Thursday, July 21, 2011

Frutti di Bosco

I winter in a cold and unfriendly climate. Some love to ski and skate, and walk the wintry streets. I enjoy a bit of cross-country skiing, but my African infancy taught me the pleasures of a nice hot sun, preferably above body heat. Which pushes me to southern and equatorial climes. But, as I said, I winter in a cold spot and that is where I can make enough money to summer in the sun.

As I work and struggle with the winter, I watch my cold-weather friends and I see there is a definite sense of scarcity. The Rat Race is a northern concept, and the affluence of the northern societies is born from and gives birth to this sense. After all, if there really is enough to go round, we don't have to claim anything as ours. I find myself subscribing to the scarcity theory, when I don't feel I have enough work for a month, I blame my colleagues' greed and worry that I will lose clients to less qualified folk. We all rush around, in the cold, to get and spend more and more, to fill our days with goods and things.

I summer in a paradise, fertile, green, affluent in a different way. We live alongside wild boar, deer, badgers, snakes, scorpions, mice, and all sorts of creepy crawly creatures. Birds sing in the morning and evening. A predatory bird and his family fly and call overhead. We spent the first few years in tents and now have a cozy house that echoes Middle Earth. It is not everyone's idea of a villa in Tuscany.
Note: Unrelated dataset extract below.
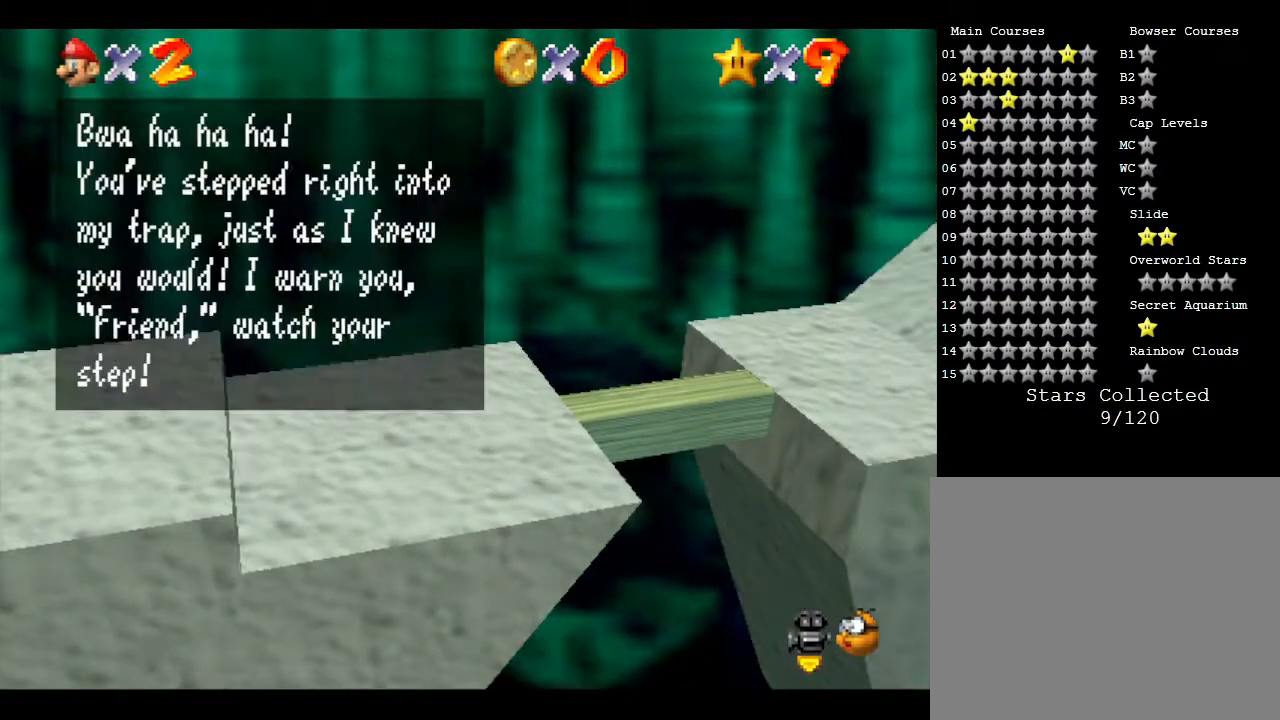
{"buttons": [], "left_stick": "center", "events": [[17, "A", "down"], [133, "A", "up"]]}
But here I learn about scarcity. I reflect on my life as a farmer, when we were raising children, poultry, grapes, and grains. Feeding our family from the earth was our priority, and we managed to do it with a great sense of satisfaction. Here in the middle of nowhere, on a mountain top, I can wander down the road and pick wild berries, or not, as the whim suits. There are mushrooms growing in the woods, some will kill me, others are delicacies. An egg is produced every so often from one of my hens. Nature doesn't care if I eat or not. There is definitely enough to go round, but we humans continue to build mazes and fences to feed our rats. Let them free!